The contract terms provided that these policies could not be
assigned, nor could the beneficiary be changed without a written
endorsement on the policies. No such assignment or change of
beneficiary was endorsed on these policies, and consequently the
power to assign the policies or change the beneficiary remained in
the decedent at the time of his death.
(c) Obviously, there was no practical opportunity for the
decedent to assign the policies or change the beneficiary between
the time he boarded the plane and the time he died. That time was
too short, and his wife had the policies in her possession at home.

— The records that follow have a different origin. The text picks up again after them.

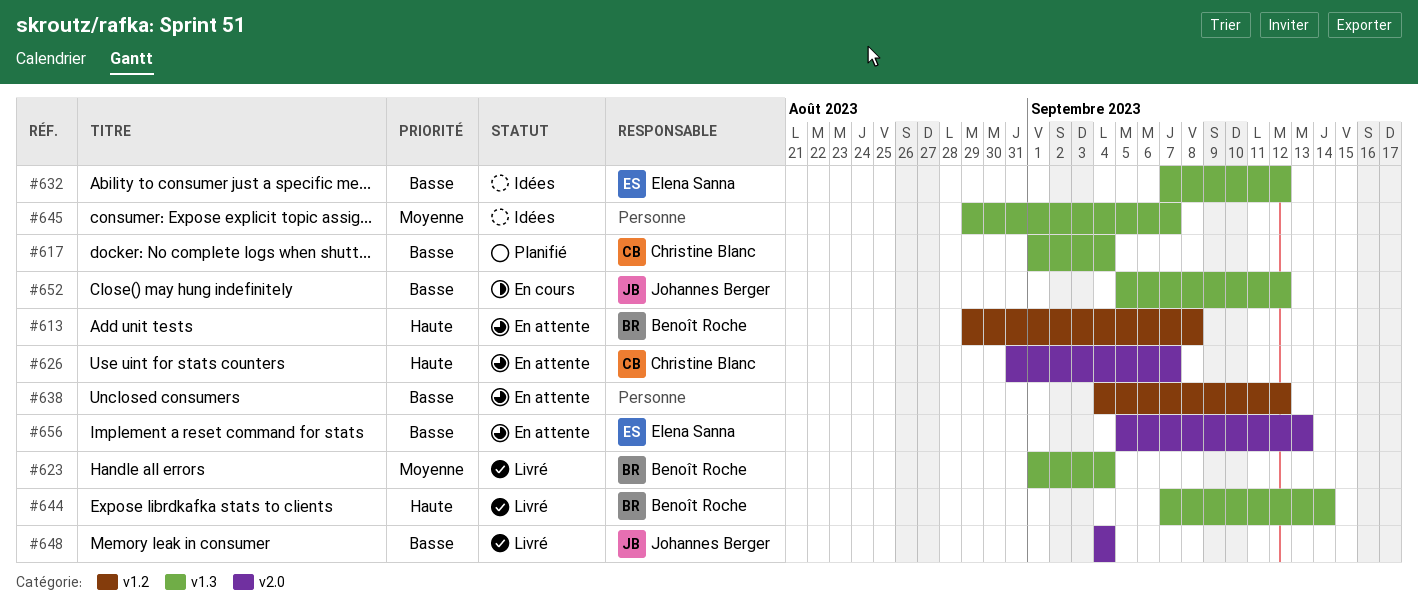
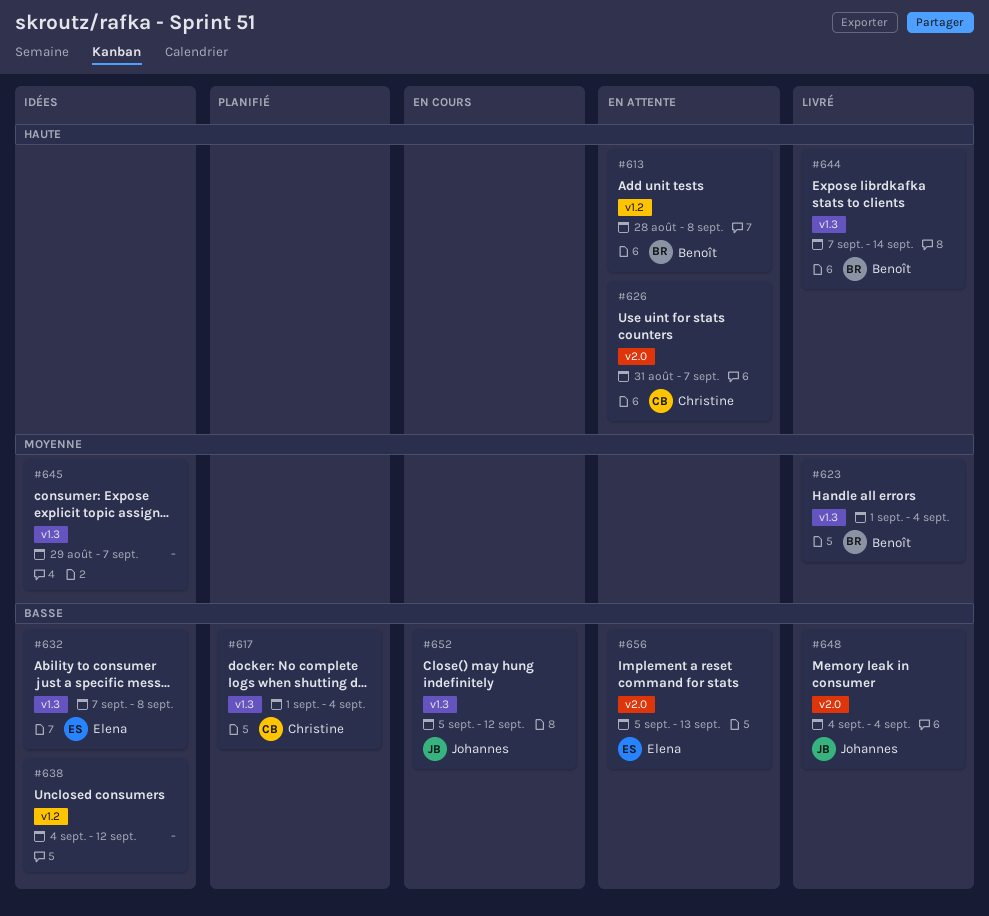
#613, start: Aug 29 -> Aug 28
#632, due: Sep 12 -> Sep 8
#638, status: En attente -> Idées

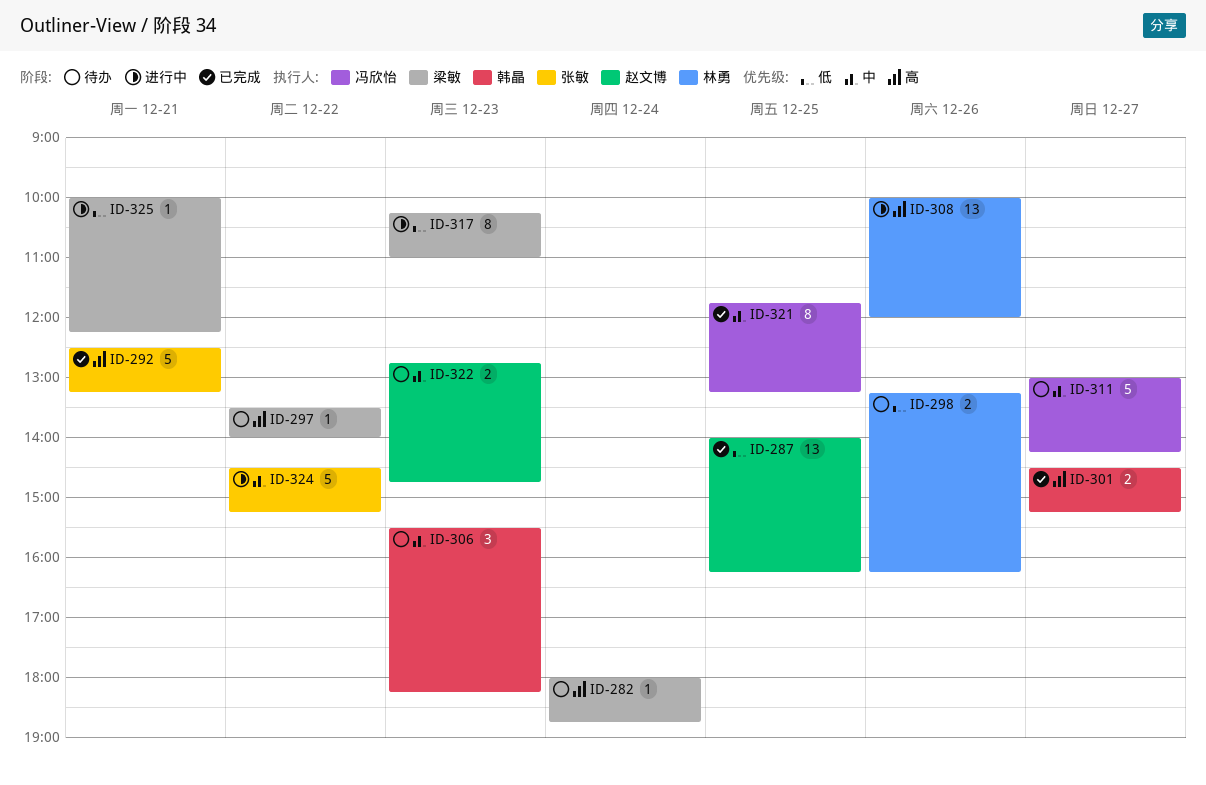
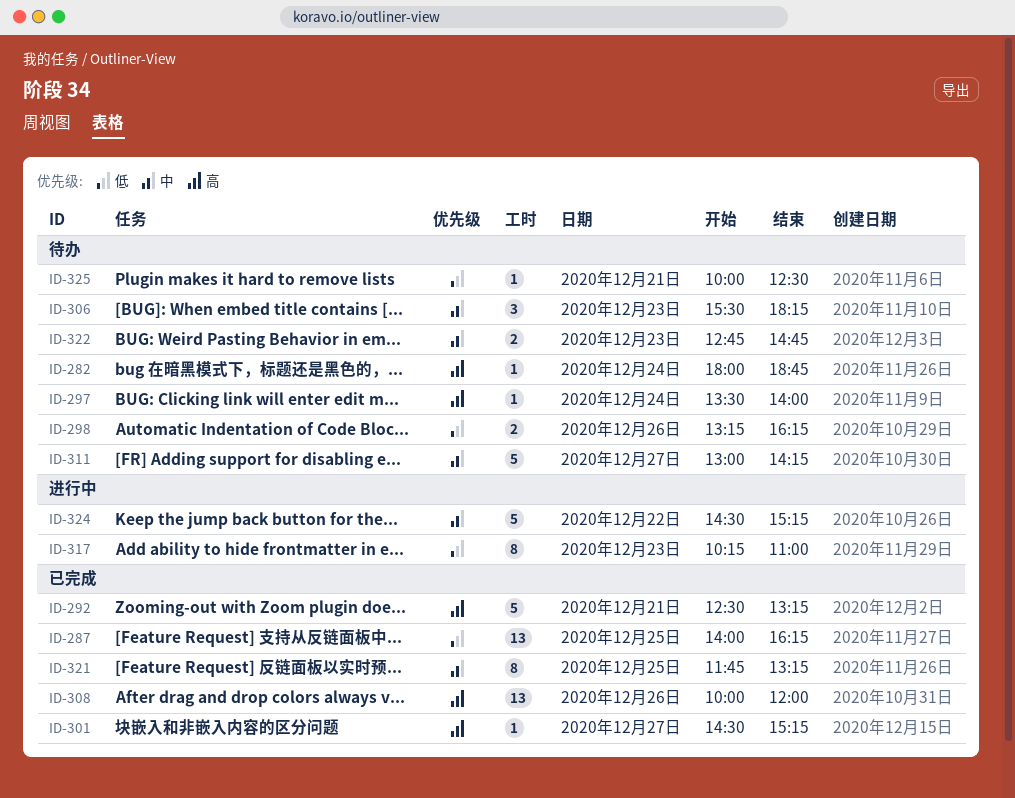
ID-297, day: Dec 22 -> Dec 24
ID-301, estimate: 2 -> 1
ID-308, status: 进行中 -> 已完成
ID-325, status: 进行中 -> 待办
ID-325, ends: 12:15 -> 12:30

These circumstances disabled him for the moment from exercising
those "incidents of ownership" over the policies, which were
undoubtedly his. Death intervened before this temporary
disability
Page 380 U. S. 684
was removed. But the same could be said about a man owning an
ordinary life insurance policy who boarded the plane at the same
time, or for, that matter, about any man's exercise of ownership
over his property while aboard an airplane in the three hours
before a fatal crash. It would stretch the imagination to think
that Congress intended to measure estate tax liability by an
individual's fluctuating, day-by-day, hour-by-hour capacity to
dispose of property which he owns. We hold that estate tax
liability for policies "with respect to which the decedent
possessed at his death any of the incidents of ownership" depends
on a general, legal power to exercise ownership, without regard to
the owner's ability to exercise it at a particular moment. Nothing
we have said is to be taken as meaning that a policyholder is
without power to divest himself of all incidents of ownership over
his insurance policies by a proper gift or assignment, so as to bar
its inclusion in his gross estate under § 2042(2). What we do hold
is that no such transfer was made of the policies here involved.
The judgment of the Court of Appeals is reversed, and the judgment
of the Tax Court is affirmed.
It is so ordered.
MR. JUSTICE DOUGLAS dissents.
[
Footnote 1]
"§ 2042. Proceeds of life insurance."
"The value of the gross estate shall include the value of all
property --"
"(1) Receivable by the executor."
"To the extent of the amount receivable by the executor as
insurance under policies on the life of the decedent."
"(2) Receivable by other beneficiaries."
"To the extent of the amount receivable by all other
beneficiaries as insurance under policies on the life of the
decedent with respect to which the decedent possessed at his death
any of the incidents of ownership, exercisable either alone or in
conjunction with any other person. . . ."
[
Footnote 2]
Section 302(g) of the Revenue Act of 1924, which was applicable
in
Ackerman, provided that the estate should include all
proceeds receivable by other beneficiaries "under policies taken
out by the decedent upon his own life." 43 Stat. 253, 304-305.
[
Footnote 3]
26 CFR § 20.2042-1(a)(1).
See also Treas.Reg. 105 (1939
Code), § 81.25; Treas.Reg. 80 (1934 ed.), Art. 25; Treas.Reg. 70
(1926 ed. and 1929 ed.), Art. 25; Treas.Reg. 68 (1924 ed.), Art.
25; Treas.Reg. 63 (1922 ed.), Art. 27; and Treas.Reg. 37 (1921
ed.), Art. 32.
[
Footnote 4]
Section 2042 was first enacted as § 402(f) of the Revenue Act of
1918, c. 18, 40 Stat. 1057, 1097-1098. This section was reenacted
in § 402(f) of the Revenue Act of 1921, c. 136, 42 Stat. 227,
278-279; in § 302(g) of the Revenue Act of 1924, c. 234, 43 Stat.
253, 304-305, and the Revenue Act of 1926, c. 27, 44 Stat. 9,
70-71; and in § 811(g) of the Internal Revenue Code of 1939.